1. **Observation Preprocessing**: CPU or GPU?
   - Small obs (CartPole): CPU is fine
   - Images (Atari): GPU might be faster
   - **Answer**: Profile both, make configurable

2. **Minibatch Sampling**: Random or sequential?
   - Random: Better training stability
   - Sequential: Better cache locality
   - **Answer**: Random by default, benchmark both

3. **Value Network**: Shared or separate from policy?
   - Shared: Fewer parameters, faster
   - Separate: More capacity, common in practice
   - **Answer**: Separate (matches literature)
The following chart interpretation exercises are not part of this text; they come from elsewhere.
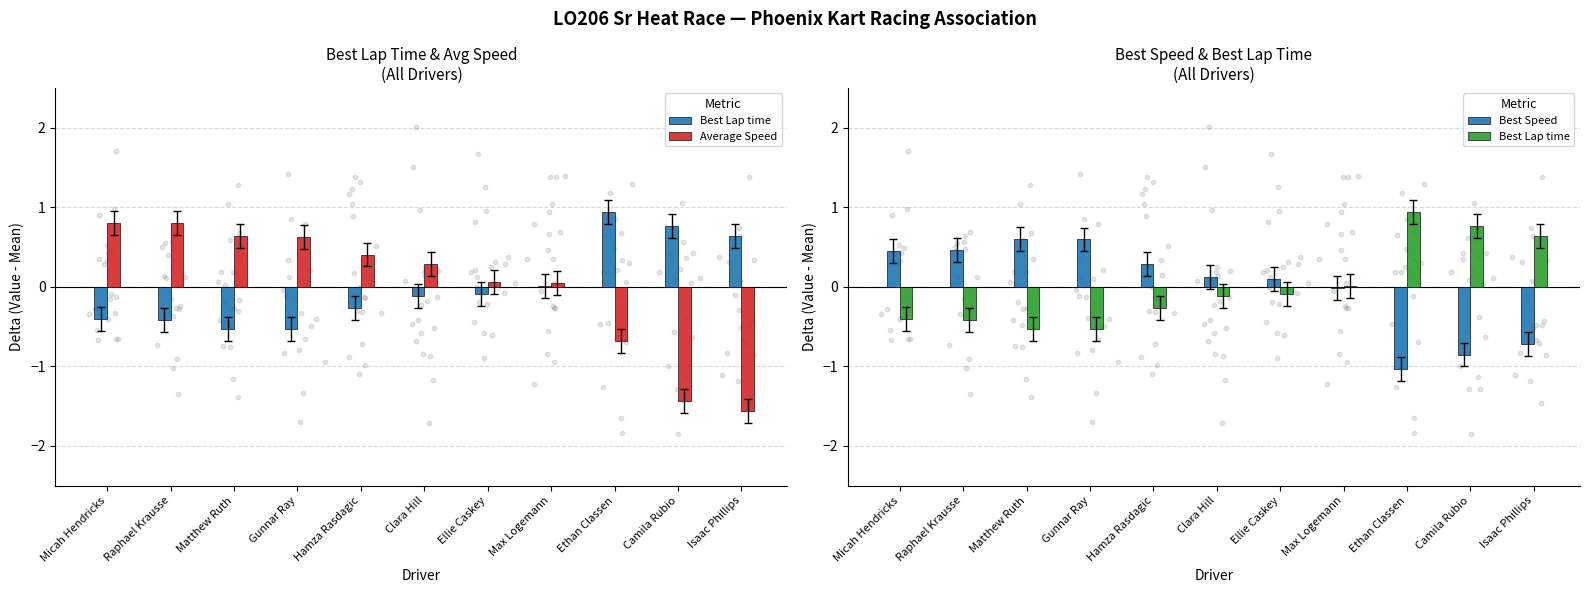

Is the value of Average Speed at Matthew Ruth greater than the value of Best Speed at Micah Hendricks?

Yes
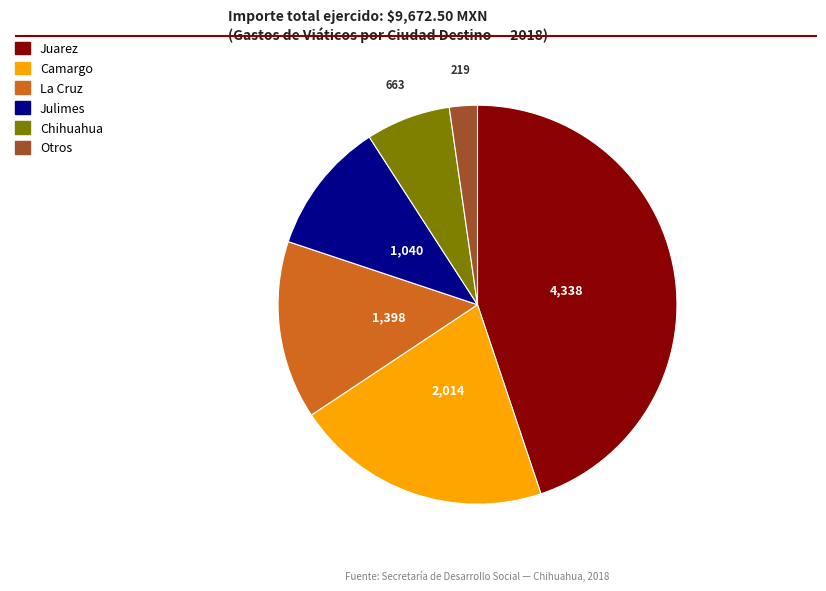

Count the number of slices in the pie.

6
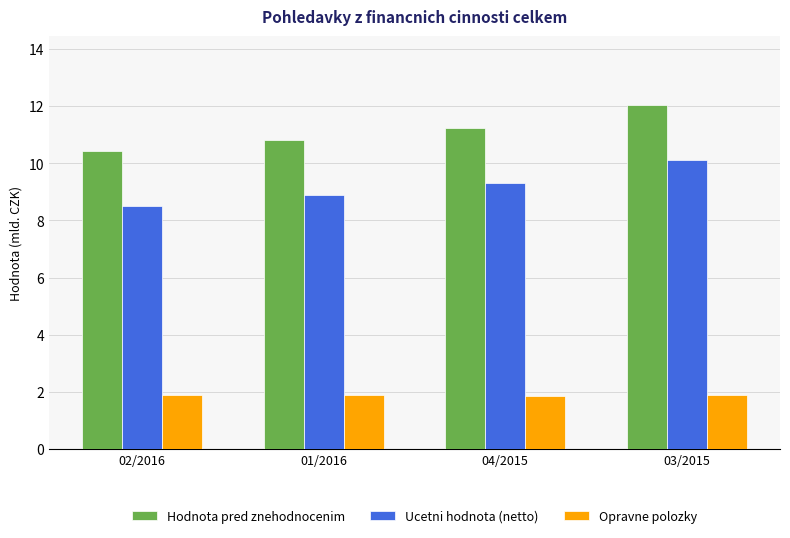

How many bars are there in each group?

3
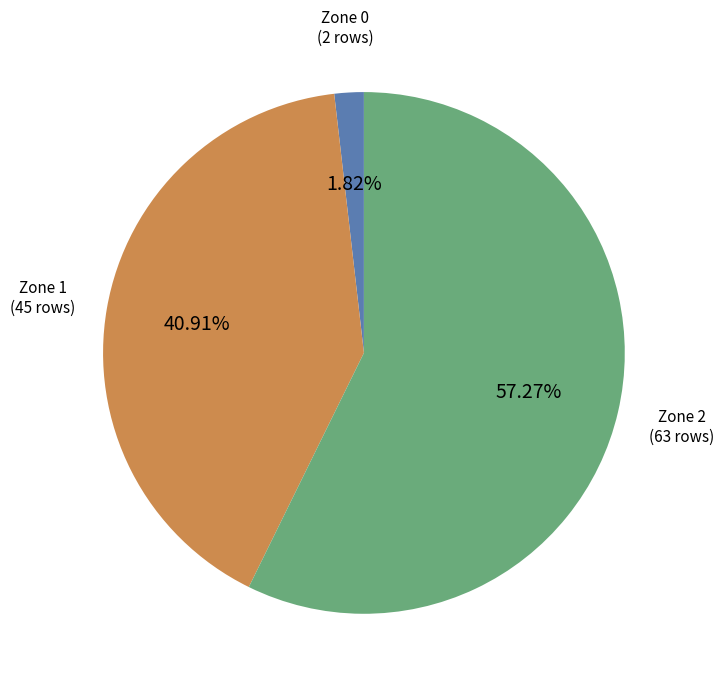

Is there a majority slice in this chart?

Yes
4. **Action Distribution**: Categorical or Beta for continuous?
   - Categorical: Discrete actions (CartPole)
   - Beta: Continuous actions (MuJoCo)
   - **Answer**: Start with Categorical, add Beta later

---

## Conclusion

Thrust's architecture prioritizes:
1. **Simplicity**: CleanRL-inspired, easy to understand
2. **Performance**: Rust's zero-cost abstractions + explicit parallelism
3. **Correctness**: Match PPO paper implementation exactly
4. **Extensibility**: Clean interfaces for new envs and algorithms

By leveraging Rayon, tch-rs, and future CUDA kernels, we can achieve 3-6x speedup over Python while maintaining code clarity.

Next step: Implement `EnvPool` and `MlpPolicy` to complete the basic training loop.